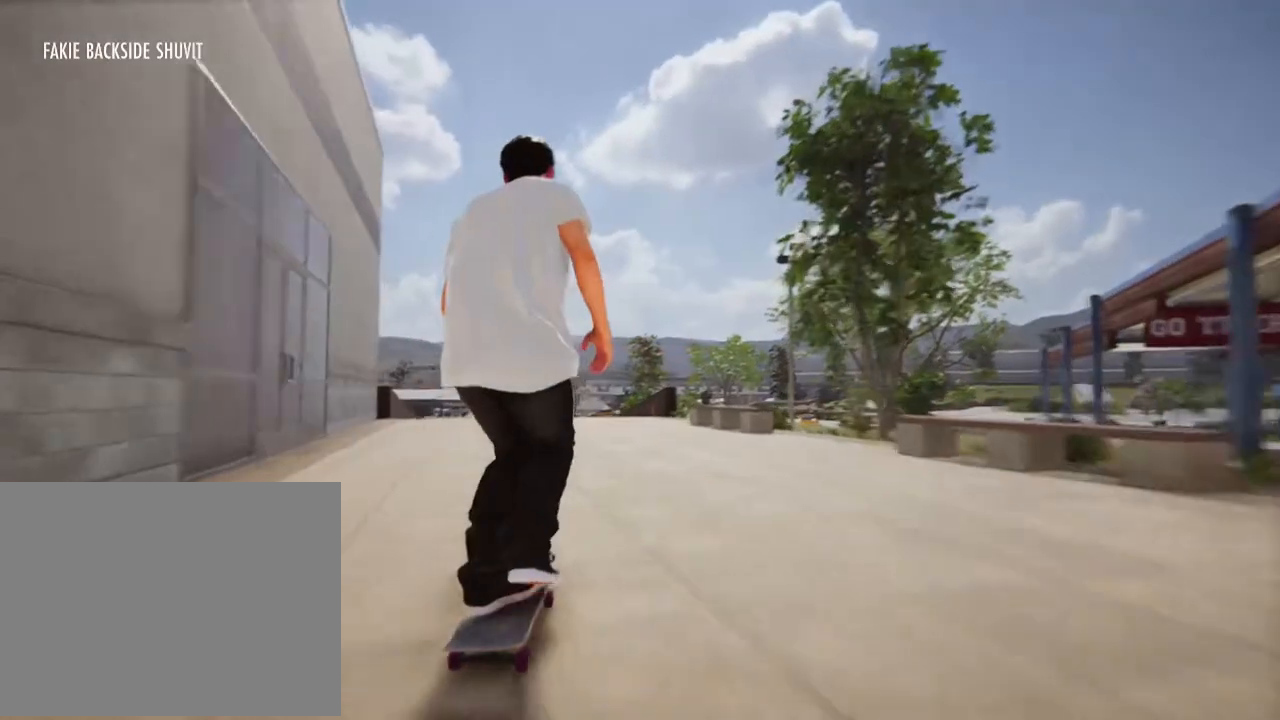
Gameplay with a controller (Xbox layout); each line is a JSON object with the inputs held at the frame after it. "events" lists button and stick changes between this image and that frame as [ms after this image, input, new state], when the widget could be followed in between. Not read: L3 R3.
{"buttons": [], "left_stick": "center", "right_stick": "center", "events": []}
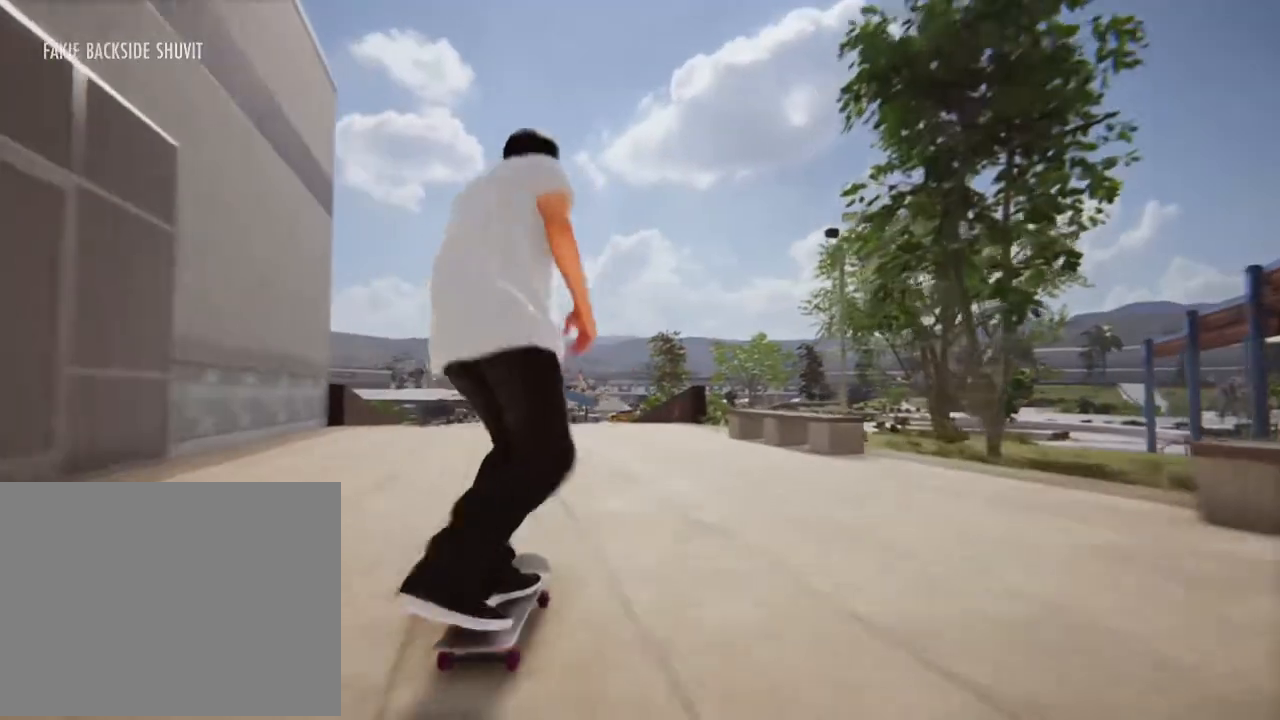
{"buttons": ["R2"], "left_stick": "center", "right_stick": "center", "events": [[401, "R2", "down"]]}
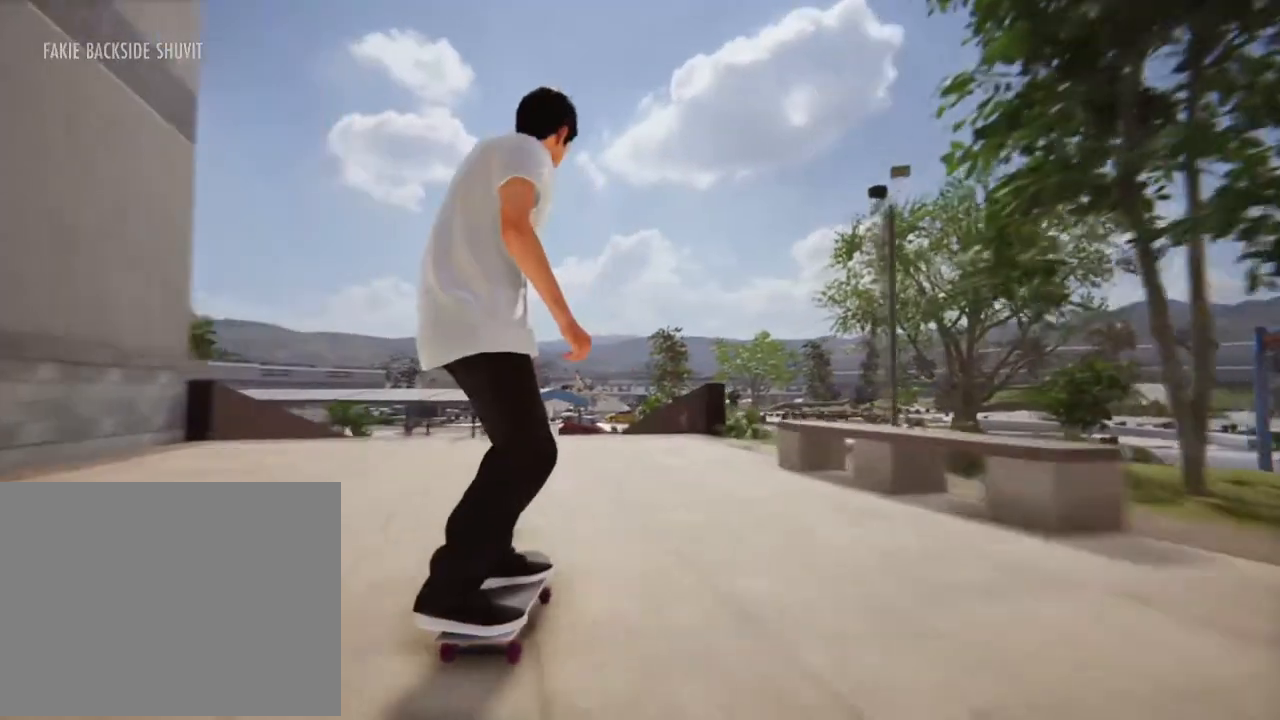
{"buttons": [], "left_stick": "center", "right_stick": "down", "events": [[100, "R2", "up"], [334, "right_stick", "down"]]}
⁂
Task goal
Retype the listing exactly. Leave the pictures out.

Response box
Gameplay with a controller (Xbox layout); each line is a JSON object with the inputs held at the frame after it. "events" lists button and stick changes between this image and that frame as [ms after this image, input, new state], when the widget could be followed in between. Not read: L3 R3.
{"buttons": [], "left_stick": "center", "right_stick": "center", "events": []}
{"buttons": ["R2"], "left_stick": "center", "right_stick": "center", "events": [[401, "R2", "down"]]}
{"buttons": [], "left_stick": "center", "right_stick": "down", "events": [[100, "R2", "up"], [334, "right_stick", "down"]]}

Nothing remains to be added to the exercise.